As a performer and theatre devotee, I keep a running catalogue of plays in my mind that I’d like to see performed, that I’d like to perform, and that I’d like to direct. Someday, I hope to see Joel and Adelaide perform King Lear and Cordelia. One day, I hope to play Lady Croom in a production of Tom Stoppard’s Arcadia, sing the role of Mrs. Lovett in Sweeney Todd, enact the role of Miss Hannigan in Annie, and try my hand at Chekov. And for years, directing a youth production of Much Ado About Nothing, set in a high school, was always percolating on the back burners of my brain.

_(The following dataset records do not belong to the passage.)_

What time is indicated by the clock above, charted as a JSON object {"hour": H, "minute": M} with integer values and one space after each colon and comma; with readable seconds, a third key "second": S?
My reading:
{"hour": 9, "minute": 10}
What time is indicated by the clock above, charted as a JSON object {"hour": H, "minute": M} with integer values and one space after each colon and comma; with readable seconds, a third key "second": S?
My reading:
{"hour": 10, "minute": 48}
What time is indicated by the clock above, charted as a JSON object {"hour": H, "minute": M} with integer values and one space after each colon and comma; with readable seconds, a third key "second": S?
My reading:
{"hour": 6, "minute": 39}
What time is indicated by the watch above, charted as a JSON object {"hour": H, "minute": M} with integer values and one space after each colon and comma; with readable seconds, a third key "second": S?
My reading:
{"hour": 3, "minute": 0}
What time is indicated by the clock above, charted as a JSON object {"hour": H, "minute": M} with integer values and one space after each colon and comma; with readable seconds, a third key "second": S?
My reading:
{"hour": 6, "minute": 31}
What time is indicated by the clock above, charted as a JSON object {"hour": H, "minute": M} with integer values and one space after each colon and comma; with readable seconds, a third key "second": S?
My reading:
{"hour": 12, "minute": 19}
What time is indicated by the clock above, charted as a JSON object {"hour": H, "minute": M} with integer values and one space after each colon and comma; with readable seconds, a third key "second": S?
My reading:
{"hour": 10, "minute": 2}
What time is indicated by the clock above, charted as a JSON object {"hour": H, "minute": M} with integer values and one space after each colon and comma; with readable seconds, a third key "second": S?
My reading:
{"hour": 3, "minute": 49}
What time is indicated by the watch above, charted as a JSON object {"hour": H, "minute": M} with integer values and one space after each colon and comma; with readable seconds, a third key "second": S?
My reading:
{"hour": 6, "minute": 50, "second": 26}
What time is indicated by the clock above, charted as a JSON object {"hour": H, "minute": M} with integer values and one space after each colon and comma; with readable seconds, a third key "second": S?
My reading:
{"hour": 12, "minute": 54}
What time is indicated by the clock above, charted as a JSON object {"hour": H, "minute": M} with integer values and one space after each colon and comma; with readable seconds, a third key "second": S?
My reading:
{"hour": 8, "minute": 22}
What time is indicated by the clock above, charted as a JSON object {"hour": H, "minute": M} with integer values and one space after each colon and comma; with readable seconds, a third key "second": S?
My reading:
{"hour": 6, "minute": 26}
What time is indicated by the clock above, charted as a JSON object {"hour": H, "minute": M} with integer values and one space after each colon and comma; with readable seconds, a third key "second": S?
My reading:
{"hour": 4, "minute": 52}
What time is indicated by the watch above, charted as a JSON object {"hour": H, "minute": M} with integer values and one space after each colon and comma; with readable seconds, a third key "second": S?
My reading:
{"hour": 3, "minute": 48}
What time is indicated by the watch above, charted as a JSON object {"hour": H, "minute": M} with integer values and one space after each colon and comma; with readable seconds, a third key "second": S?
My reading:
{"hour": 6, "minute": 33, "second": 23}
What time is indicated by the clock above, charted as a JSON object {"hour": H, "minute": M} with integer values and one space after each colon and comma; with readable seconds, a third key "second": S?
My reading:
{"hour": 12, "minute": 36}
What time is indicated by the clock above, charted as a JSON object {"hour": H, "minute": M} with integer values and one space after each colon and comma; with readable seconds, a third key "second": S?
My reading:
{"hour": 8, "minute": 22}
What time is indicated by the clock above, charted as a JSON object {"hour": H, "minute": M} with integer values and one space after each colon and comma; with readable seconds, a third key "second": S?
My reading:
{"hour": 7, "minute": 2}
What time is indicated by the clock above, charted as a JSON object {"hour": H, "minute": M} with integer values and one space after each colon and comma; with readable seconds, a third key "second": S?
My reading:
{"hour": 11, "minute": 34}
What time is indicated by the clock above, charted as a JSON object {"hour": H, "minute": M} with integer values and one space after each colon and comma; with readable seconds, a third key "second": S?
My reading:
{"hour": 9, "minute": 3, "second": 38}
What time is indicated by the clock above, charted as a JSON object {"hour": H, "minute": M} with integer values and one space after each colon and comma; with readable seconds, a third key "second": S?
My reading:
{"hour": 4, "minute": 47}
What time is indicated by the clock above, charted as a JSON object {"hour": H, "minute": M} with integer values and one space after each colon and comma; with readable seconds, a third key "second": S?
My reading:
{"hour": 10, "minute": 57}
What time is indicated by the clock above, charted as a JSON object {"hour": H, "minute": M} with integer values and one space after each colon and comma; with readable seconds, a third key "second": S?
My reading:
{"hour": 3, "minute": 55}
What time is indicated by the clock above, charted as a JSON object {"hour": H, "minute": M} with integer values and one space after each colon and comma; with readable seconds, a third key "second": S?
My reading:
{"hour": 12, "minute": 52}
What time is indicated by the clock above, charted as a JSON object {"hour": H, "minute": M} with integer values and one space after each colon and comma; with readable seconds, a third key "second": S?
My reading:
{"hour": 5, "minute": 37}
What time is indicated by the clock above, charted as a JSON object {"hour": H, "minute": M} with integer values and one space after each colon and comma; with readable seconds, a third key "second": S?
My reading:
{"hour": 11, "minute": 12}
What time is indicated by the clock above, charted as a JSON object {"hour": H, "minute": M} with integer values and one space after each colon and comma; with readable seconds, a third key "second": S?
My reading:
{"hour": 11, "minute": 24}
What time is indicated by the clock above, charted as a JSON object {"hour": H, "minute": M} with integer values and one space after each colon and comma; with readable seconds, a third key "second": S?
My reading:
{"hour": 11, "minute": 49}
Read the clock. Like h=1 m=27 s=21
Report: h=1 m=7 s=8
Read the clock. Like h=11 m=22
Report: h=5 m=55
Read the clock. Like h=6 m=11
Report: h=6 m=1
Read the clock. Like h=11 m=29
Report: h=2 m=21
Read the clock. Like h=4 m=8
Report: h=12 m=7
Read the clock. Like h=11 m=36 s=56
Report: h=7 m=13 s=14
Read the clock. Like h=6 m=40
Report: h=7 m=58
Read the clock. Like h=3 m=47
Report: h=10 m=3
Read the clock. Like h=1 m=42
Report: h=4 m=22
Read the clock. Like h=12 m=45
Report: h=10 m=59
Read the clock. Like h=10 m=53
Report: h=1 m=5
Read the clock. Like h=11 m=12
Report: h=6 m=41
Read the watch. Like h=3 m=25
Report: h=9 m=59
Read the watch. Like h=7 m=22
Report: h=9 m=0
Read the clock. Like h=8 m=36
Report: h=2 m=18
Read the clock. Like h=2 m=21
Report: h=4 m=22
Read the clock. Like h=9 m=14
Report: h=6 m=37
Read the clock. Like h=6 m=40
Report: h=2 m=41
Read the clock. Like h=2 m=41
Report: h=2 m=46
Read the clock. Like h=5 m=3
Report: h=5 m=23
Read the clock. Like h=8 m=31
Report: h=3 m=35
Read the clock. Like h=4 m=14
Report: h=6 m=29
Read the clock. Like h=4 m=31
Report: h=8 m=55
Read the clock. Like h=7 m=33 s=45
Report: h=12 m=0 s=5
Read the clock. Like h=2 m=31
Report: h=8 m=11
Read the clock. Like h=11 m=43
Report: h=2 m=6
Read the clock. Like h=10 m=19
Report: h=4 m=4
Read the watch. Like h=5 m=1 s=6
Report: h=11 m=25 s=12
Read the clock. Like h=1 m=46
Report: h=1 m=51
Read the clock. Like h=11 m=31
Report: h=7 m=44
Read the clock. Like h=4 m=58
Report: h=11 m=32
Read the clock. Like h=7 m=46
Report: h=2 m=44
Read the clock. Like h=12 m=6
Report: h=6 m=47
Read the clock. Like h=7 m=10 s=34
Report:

So, without further ado, I am pleased and proud to present – after six months of rehearsing, planning, blocking, memorizing, and teaching – The Vermillion Community Theatre Understudies in William Shakespeare’s Much Ado About Nothing.

Come and see us if you’re in the region!

December 7, 2006

Thanksgiving: A Retrospective

It’s been a pretty busy time here in Toadsland since we returned from our Thanksgiving travels; busy with play rehearsals, employment, crawling, and learning issues ... But before I get to explaining all of that, here’s Thanksgiving 2006, for your pleasure.

Smile!

Ah! Gathering for the annual family photo is always fun and often involves many digital cameras, a wooden ladder, and hats and scarves (though the temperature was a balmy 60 degrees).

Ae&Erna

Two heads ... One red, one wait-and-see.

Ae&Duckie

When traveling Adelaide always enjoys bathtime in other people's sinks with other people's fun tubtime toys.

Ae&Doug.jpg

Adelaide and Grandpa Doug bond over a self-composed atonal piano piece, perhaps in the style of Béla Bartók ... Who knows?